Gros Ventre have been described as allies of the Blackfoot nation (Siksika, Kainah and Pikuni) yet enemies of the Cree. Writes Milloy of Cree-Gros Ventre hostilities c. 1690: "For reasons not known, the Cree and some of their Assiniboine allies were enemies of the Nayawattame Poets (Gros Ventre), attacking them frequently" (Milloy, p.6-7).

Russell, whose thesis seeks to disprove the theory of a Cree military sweep over the Plains tribes, finds some evidence the Cree and Gros Ventre had alliances. "In 1772-1773 Cocking wrote of Cree living with the Gros Ventre at their bison pound and listed the various allies of the Cree: Gros Ventre, Peigan, Blood. Blackfoot and Sarcee" (Russell, p. 151).

At any rate, there are ample references to the Gros Ventre being in what is now Alberta.
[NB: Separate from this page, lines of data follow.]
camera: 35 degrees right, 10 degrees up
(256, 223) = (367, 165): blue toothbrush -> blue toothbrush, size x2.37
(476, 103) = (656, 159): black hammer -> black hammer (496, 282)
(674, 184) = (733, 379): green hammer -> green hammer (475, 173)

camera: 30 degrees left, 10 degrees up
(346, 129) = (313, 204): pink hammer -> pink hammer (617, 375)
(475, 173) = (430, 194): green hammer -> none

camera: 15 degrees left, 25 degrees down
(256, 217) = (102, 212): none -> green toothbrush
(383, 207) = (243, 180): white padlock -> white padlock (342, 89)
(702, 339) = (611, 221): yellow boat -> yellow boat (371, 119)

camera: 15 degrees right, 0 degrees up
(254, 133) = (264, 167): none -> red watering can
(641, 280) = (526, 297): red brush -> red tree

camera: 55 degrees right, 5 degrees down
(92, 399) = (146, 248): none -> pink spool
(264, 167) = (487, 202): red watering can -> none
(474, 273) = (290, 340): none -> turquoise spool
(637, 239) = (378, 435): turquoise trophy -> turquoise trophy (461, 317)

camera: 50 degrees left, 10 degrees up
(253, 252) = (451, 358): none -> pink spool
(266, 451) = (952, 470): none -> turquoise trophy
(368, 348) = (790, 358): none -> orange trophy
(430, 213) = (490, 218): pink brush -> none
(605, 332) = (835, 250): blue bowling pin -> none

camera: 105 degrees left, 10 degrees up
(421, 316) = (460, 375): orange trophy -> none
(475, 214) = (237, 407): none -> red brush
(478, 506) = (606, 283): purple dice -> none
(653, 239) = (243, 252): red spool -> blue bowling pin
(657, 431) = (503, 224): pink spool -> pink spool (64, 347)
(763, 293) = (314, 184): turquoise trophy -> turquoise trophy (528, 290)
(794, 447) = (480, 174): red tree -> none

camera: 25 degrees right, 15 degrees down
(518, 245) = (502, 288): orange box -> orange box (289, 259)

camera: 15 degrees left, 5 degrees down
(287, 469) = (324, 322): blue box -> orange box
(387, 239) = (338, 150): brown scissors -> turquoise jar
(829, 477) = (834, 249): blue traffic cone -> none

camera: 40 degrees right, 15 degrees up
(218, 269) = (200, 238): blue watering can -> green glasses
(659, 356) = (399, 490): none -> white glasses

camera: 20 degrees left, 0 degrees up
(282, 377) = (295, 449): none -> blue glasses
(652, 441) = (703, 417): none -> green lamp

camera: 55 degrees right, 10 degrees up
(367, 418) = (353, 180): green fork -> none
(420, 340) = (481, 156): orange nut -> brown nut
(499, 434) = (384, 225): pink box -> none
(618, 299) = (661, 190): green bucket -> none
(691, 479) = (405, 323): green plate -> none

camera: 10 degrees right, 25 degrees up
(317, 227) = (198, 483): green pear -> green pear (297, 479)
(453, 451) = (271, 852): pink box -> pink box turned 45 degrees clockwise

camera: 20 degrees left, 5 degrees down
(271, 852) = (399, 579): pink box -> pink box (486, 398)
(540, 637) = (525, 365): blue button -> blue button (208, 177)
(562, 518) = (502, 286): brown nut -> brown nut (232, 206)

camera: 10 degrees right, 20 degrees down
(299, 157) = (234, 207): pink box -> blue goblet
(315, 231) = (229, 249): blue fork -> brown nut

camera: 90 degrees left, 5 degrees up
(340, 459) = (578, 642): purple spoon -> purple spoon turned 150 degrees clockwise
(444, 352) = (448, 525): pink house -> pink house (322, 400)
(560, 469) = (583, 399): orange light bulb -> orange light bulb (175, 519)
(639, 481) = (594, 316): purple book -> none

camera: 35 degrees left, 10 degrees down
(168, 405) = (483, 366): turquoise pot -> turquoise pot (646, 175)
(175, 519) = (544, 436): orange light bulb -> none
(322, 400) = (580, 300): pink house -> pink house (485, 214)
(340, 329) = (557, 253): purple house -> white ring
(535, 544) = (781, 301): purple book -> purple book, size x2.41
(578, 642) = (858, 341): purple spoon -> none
Chesterfield House. near the modern hamlet of Empress at the Saskatchewan-Alberta border, was the site an altercation between Gros Ventre and fur trade employees resulting in fourteen of the latter being killed in the spring of 1802 (Dempsey, p.92). Dempsey cites records which show that in 1796 a camp of 400 Gros Ventre arrived at Fort Edmonton to trade (Dempsey, p. 92).

In 1815 the tribe still hunted in southern Alberta as far west as Lethbridge, as far east as the Saskatchewan border and south into Montana, although within a few years they were hunting and trading exclusively in the United States and had no further involvement north of the border (Dempsey, p. 93).

There are five place names of Gros Ventre origin in Alberta all of which are commemorative names. Gros Ventre Creek, twenty-five kilometres southeast of Medicine Hat, named to commemorate a Gros Ventre raid on a Blackfoot encampment in 1868 (DB) and Belly River twenty-five kilometres southeast of Medicine Hat forming the western border of the Blood Reserve (DB). Mokowan Ridge (formerly Butte) can be translated as "Belly." The Blackfoot are said to have named the feature after the Gros Ventre. Likewise, the nearby Mokowan River and another Mokowan Butte nine kilometres southwest of Lethbridge (DB).